The inmates shared a cell for about eight hours.

A California man was sentenced to death Thursday for killing his transgender cellmate at Kern Valley State Prison, NBC affilate KGET reports. The inmates had shared a cell for about eight hours.

Miguel Crespo, 48, bound, gagged, and tortured Carmen Guerrero, a trans female being housed in the men’s prison, before choking her to death on October 13, 2013.

Crespo admitted to correctional officers at the time that he had murdered Guerrero because she was trans. He had reportedly warned the CO on duty that he would kill Guerrero if forced to bunk with her.

Before the court proceedings began, Crespo made it clear that he is not gay and that he had told prison officials he was incompatible with a trans inmate. "I had a restriction not to be housed with a [gay expletive]," he said.

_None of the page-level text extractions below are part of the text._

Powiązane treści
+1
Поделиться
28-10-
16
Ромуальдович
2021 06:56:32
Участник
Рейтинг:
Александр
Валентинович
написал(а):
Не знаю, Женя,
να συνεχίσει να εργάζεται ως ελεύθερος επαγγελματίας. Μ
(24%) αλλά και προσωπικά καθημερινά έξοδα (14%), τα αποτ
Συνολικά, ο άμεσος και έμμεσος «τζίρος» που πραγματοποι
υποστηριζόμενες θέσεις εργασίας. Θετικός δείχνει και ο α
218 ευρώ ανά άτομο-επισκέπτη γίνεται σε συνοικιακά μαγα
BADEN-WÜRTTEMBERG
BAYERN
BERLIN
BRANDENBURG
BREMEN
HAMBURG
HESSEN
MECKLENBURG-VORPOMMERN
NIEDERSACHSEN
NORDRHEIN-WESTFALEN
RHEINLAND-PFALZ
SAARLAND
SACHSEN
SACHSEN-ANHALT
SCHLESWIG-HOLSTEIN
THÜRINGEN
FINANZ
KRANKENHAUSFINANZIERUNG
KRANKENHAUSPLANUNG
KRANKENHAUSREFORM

California has banned use of the so-called “gay panic” or “trans panic” defense, which means defendants are not allowed to blame violence on a victim's sexual orientation or gender identity. Finding Crespo guilty of first-degree murder and assault by a life prisoner, a jury recommended that he be sentenced to death.

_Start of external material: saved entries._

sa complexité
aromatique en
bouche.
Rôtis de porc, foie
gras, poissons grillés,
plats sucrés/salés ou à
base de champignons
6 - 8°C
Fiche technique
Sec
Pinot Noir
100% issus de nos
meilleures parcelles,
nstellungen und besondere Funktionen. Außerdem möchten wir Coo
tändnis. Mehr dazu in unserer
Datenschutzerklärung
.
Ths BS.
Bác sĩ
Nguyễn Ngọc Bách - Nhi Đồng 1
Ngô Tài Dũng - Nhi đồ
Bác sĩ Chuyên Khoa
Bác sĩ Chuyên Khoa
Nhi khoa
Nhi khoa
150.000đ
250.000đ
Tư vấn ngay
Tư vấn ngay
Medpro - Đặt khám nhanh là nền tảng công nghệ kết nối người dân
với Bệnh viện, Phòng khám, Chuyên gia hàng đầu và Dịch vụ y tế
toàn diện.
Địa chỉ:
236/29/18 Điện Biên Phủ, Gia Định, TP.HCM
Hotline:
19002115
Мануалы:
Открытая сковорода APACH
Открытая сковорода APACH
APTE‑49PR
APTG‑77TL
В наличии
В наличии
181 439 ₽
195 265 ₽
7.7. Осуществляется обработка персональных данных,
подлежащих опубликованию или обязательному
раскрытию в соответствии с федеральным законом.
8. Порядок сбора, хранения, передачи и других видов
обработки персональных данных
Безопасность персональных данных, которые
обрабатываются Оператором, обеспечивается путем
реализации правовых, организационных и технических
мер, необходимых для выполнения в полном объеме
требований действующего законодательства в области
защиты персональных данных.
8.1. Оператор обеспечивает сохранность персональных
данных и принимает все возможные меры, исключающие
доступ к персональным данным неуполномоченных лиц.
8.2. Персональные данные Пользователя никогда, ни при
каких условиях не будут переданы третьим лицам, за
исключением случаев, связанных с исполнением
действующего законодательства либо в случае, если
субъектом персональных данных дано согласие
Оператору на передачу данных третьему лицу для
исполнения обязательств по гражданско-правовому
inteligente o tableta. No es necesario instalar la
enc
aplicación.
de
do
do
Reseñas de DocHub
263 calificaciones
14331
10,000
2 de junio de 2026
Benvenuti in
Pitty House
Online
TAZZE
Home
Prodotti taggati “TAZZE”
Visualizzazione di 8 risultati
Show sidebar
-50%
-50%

After Crespo said he could not afford to pay the victim restitution fine, Judge John Oglesby imposed the minimum fine of $300, rather than the $10,000 maximum. “Three hundred is fine, judge,” Crespo said, laughing.

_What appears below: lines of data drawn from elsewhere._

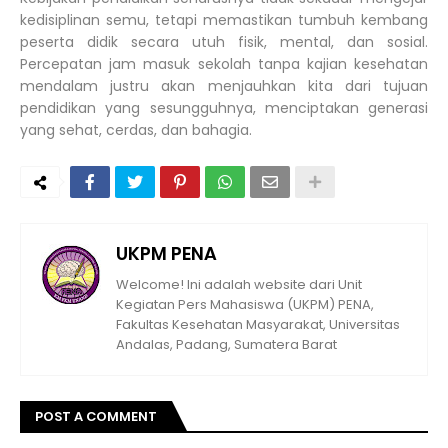
kedisiplinan semu, tetapi memastikan tumbuh kembang
peserta didik secara utuh fisik, mental, dan sosial.
Percepatan jam masuk sekolah tanpa kajian kesehatan
mendalam justru akan menjauhkan kita dari tujuan
pendidikan yang sesungguhnya, menciptakan generasi
yang sehat, cerdas, dan bahagia.
UKPM PENA
Welcome! Ini adalah website dari Unit
Kegiatan Pers Mahasiswa (UKPM) PENA,
Fakultas Kesehatan Masyarakat, Universitas
Andalas, Padang, Sumatera Barat
POST A COMMENT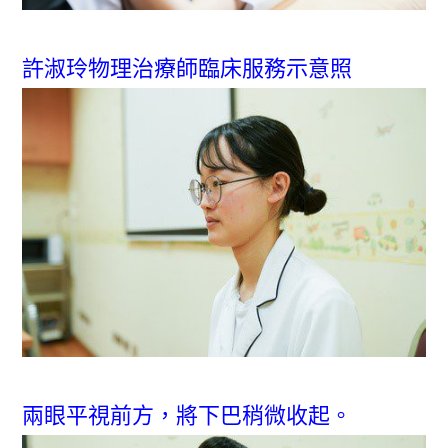
許淑玲物理治療師臨床服務示意照
兩眼平視前方，將下巴稍微收起。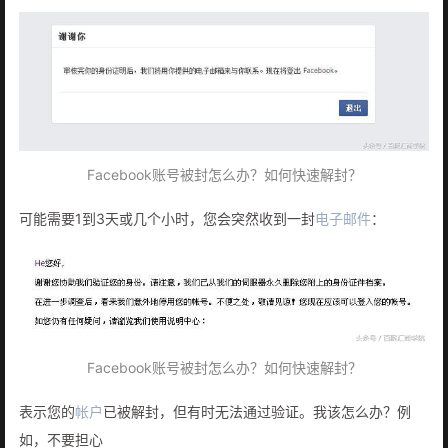
Facebook账号被封怎么办？如何快速解封？
可能需要1到3天或几个小时，您会突然收到一封
电子邮件
：
Facebook账号被封怎么办？如何快速解封？
表示您的
帐户
已被解封，但有时无法通过验证。我该怎么办？例
如，不要担心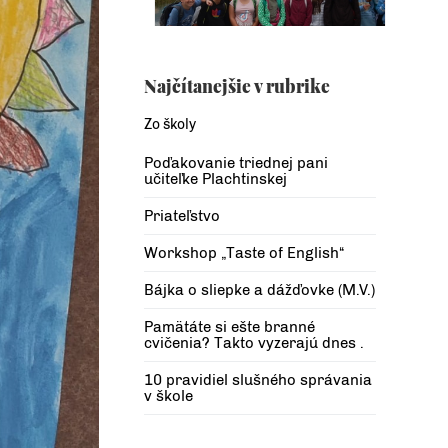
Najčítanejšie v rubrike
Zo školy
Poďakovanie triednej pani
učiteľke Plachtinskej
Priateľstvo
Workshop „Taste of English“
Bájka o sliepke a dážďovke (M.V.)
Pamätáte si ešte branné
cvičenia? Takto vyzerajú dnes .
10 pravidiel slušného správania
v škole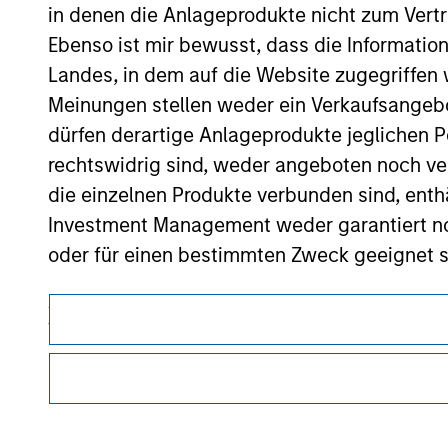
in denen die Anlageprodukte nicht zum Vertr
Ebenso ist mir bewusst, dass die Informatio
Landes, in dem auf die Website zugegriffen w
Morgan Stan
Meinungen stellen weder ein Verkaufsangebo
Morgan Stan
dürfen derartige Anlageprodukte jeglichen P
rechtswidrig sind, weder angeboten noch ver
die einzelnen Produkte verbunden sind, enth
Investment Management weder garantiert noch
oder für einen bestimmten Zweck geeignet s
Anträge für Anteile in den auf der Website e
Dieses Dokument ist ein Marketingdokument.
Verkaufsprospekt, Jahres- und Halbjahresber
Nutzer müssen die Nutzungsbedingungen lesen und akzeptie
Die auf der Website dargelegten Informati
regulatorische Auflagen enthalten sind, die für die Verbrei
von Morgan Stanley Investment Management gelten.
(das hierbei alle angemessene Sorgfalt hat 
dieser Informationen auswirken könnte. Mo
Die auf dieser Website beschriebenen Dienstleistungen sind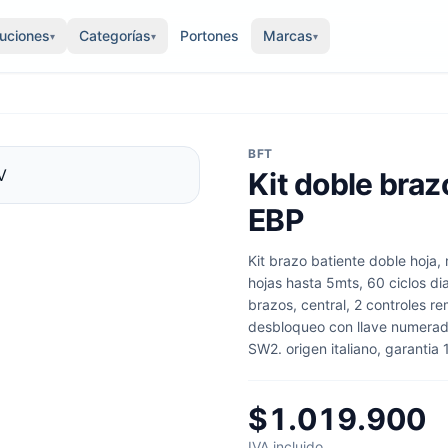
luciones
Categorías
Portones
Marcas
▾
▾
▾
BFT
Kit doble bra
EBP
Kit brazo batiente doble hoj
hojas hasta 5mts, 60 ciclos d
brazos, central, 2 controles r
desbloqueo con llave numerada
SW2. origen italiano, garantia 
$1.019.900
IVA incluido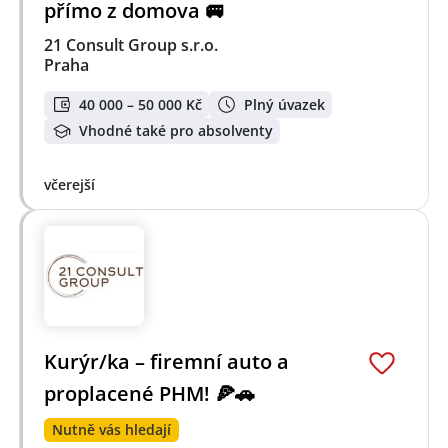
přímo z domova 🚐
21 Consult Group s.r.o.
Praha
40 000 – 50 000 Kč
Plný úvazek
Vhodné také pro absolventy
včerejší
Kurýr/ka – firemní auto a
proplacené PHM! 🍕🚗
Nutně vás hledají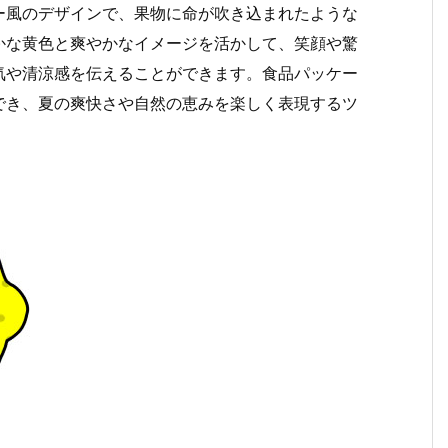
ー風のデザインで、果物に命が吹き込まれたような
かな黄色と爽やかなイメージを活かして、笑顔や驚
気や清涼感を伝えることができます。食品パッケー
でき、夏の爽快さや自然の恵みを楽しく表現するツ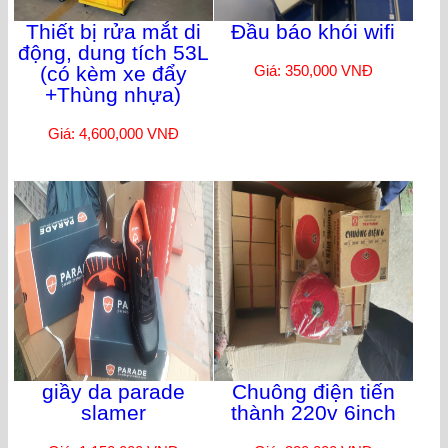
Thiết bị rửa mắt di
Đầu báo khói wifi
động, dung tích 53L
(có kèm xe đẩy
Giá: 350,000 VNĐ
+Thùng nhựa)
Giá: 4,600,000 VNĐ
giầy da parade
Chuông điện tiến
slamer
thành 220v 6inch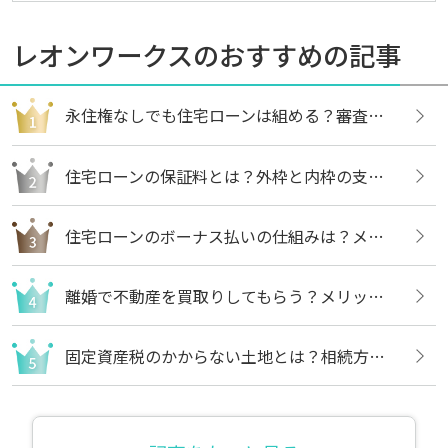
レオンワークスのおすすめの記事
永住権なしでも住宅ローンは組める？審査内容や借りる方法についても解説
住宅ローンの保証料とは？外枠と内枠の支払い方法や違いについても解説
住宅ローンのボーナス払いの仕組みは？メリットや注意点についても解説
離婚で不動産を買取りしてもらう？メリットや売却の流れについても解説
固定資産税のかからない土地とは？相続方法や不要な場合の処分方法も解説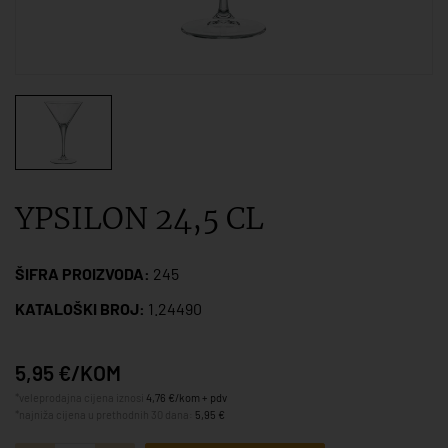
YPSILON 24,5 CL
ŠIFRA PROIZVODA:
245
KATALOŠKI BROJ:
1.24490
5,95 €/KOM
*veleprodajna cijena iznosi
4,76 €/kom + pdv
*najniža cijena u prethodnih 30 dana:
5,95 €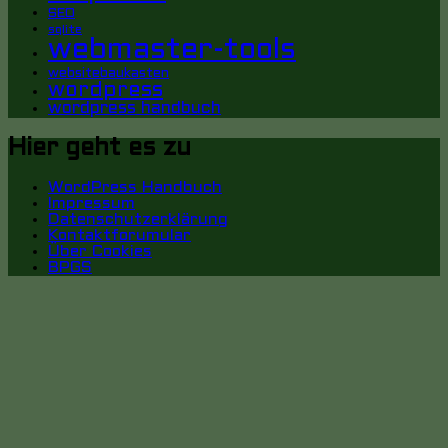
SEO
sqlite
webmaster-tools
websitebaukasten
wordpress
wordpress handbuch
Hier geht es zu
WordPress Handbuch
Impressum
Datenschutzerklärung
Kontaktforumular
Über Cookies
BPGS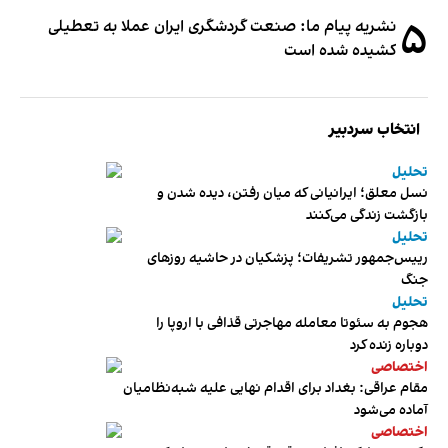
۵
نشریه پیام ما: صنعت گردشگری ایران عملا به تعطیلی
کشیده شده است
انتخاب سردبیر
تحلیل
نسل معلق؛ ایرانیانی که میان رفتن، دیده شدن و
بازگشت زندگی می‌کنند
تحلیل
رییس‌جمهور تشریفات؛ پزشکیان در حاشیه روزهای
جنگ
تحلیل
هجوم به سئوتا معامله مهاجرتی قذافی با اروپا را
دوباره زنده کرد
اختصاصی
مقام عراقی: بغداد برای اقدام نهایی علیه شبه‌نظامیان
آماده می‌شود
اختصاصی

At the time of Guerrero's murder, Crespo was serving a life sentence for a 1993 murder in Los Angeles County.

Last year the Trump administration rolled back Obama-era protections that had allowed trans inmates to use facilities matching their gender identity, including cell blocks and bathrooms.

Federal law previously required housing and other prison services for trans people to be determined based on case-by-case decision, not solely by genitalia or gender assigned at birth. These regulations were established in 2012 as part of the Prison Rape Elimination Act to help protect trans prisoners from sexual assault.

Policy guidelines now instruct prison officials to “use biological sex as the initial determination for designation” for housing assignments, strip searches, medical care, and other services. These new guidelines make it easier for federal officials to place trans women in cells alongside men, which LGBTQ advocates argue puts trans inmates at a greater risk for sexual assault.

The California Senate passed a bill in May that would require trans prisoners to be housed according to their gender identity, but the bill has not been signed into law.

According to the National Transgender Discrimination Survey, trans individuals are incarcerated at nearly six times the rate of the general public.